Firstly, possibly using the engaged dad’s to engage others is a start. Efforts I’ve seen are things like posters on walls in NICU, PICU, ENT wards talking about parent’s groups. Now come on, I don’t even read the instructions in an IKEA furniture flat pack, so the chances of me reading a poster on a wall in NICU are negligible. Chances of me saying to my wife ‘ooh, look lets go to that’? Square root of sod all.
Could Social media or the internet be a way of ‘reaching out’? Maybe, though again it really relies on someone making an intro to it being there. There’s a ‘dadsnet’ discussion board on the net but without being disparaging it’s nothing compared to mumsnet. In some weird reversal there are dads boards on mumsnet…yeah cos that’s the answer. Why not ‘parentnet’? Oh I know, I’m being a semantic pedant but hopefully you get my idea, there’s little out there angled at getting dad’s on board. What about directly having someone on the NICU (for example) at times who’s an ex dad who can strike up a conversation with me based on empathy and their experience and could direct me to the resources? Would have been a god-send to me, honestly. However, who pays the travel expenses and support costs of such an idea?

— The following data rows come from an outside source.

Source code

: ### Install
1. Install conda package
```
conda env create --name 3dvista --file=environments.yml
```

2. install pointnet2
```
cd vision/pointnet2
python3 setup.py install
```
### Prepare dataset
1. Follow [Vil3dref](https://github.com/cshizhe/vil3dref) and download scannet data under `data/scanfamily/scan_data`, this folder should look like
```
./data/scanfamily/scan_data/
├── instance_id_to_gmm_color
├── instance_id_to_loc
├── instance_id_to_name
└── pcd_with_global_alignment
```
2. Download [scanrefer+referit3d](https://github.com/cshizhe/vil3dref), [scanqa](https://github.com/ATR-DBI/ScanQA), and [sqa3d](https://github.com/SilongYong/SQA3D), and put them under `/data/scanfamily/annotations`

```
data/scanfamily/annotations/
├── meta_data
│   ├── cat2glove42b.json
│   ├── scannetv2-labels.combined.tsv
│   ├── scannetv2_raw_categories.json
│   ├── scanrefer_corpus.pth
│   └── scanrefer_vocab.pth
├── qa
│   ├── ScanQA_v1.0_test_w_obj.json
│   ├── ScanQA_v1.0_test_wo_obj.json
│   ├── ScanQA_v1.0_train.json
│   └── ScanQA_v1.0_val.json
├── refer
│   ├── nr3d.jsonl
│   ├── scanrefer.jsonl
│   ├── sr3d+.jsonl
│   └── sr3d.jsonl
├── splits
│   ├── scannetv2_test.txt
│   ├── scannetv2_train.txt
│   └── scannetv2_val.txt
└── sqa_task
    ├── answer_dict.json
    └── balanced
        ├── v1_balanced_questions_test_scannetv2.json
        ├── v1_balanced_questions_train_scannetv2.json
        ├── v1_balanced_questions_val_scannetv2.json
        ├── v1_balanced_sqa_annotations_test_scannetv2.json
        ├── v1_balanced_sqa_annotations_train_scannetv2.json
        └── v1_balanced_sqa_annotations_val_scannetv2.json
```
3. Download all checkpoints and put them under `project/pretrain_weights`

Another issue for dad’s is that often what you see isn’t what you get. Often in those days on NICU or PICU I was holding back the flood of emotions. From my experiences as a bloke, or a dad I infer people expect dad’s to be less affected by the situation of having a child with disabilities, not just HCP’s but employers, friends, everyone. If suddenly you’re the one dad (that you know) that put’s their head about the parapet and says ‘you know what, this is a nightmare, I’m in bits’ then you wouldn’t expect to receive emotional support. Because blokes are supposed to cope – or something like that. If a HCP asks us about experiences it’s easy to say ‘yes, im fine’ because that’s what we’re conditioned to do, or at least I am. If I say to a female nurse that when she, as the last nurse in a long line of nurses asked ‘when’s mum available?’ when she had info to relay, it makes me feel a tiny bit less of a dad and a bit devalued then I wouldn’t expect an understanding response. So how do you chip away at a dad who is closing out? I think it comes back to compassion – show you care, show you can empathise. Empathy with a dad isn’t any different to empathy with a mum irrelevant to whether you’re a male or female HCP.
I know a lot of female HCP’s may read this. Please don’t think I’m critical of any individuals, teams or hospitals, I’m not. It’s not a level playing field ; the challenges, like I said before, are embedded in the organisational cultures of healthcare. The only thing that will change it is acknowledging it and making incremental changes individually and collectively ; that goes for dads as well as HCP’s. The only benefit is for the children who will get the benefit of a dad who feels well supported, able to support mum, and like they have efficacy in the holistic care of their child.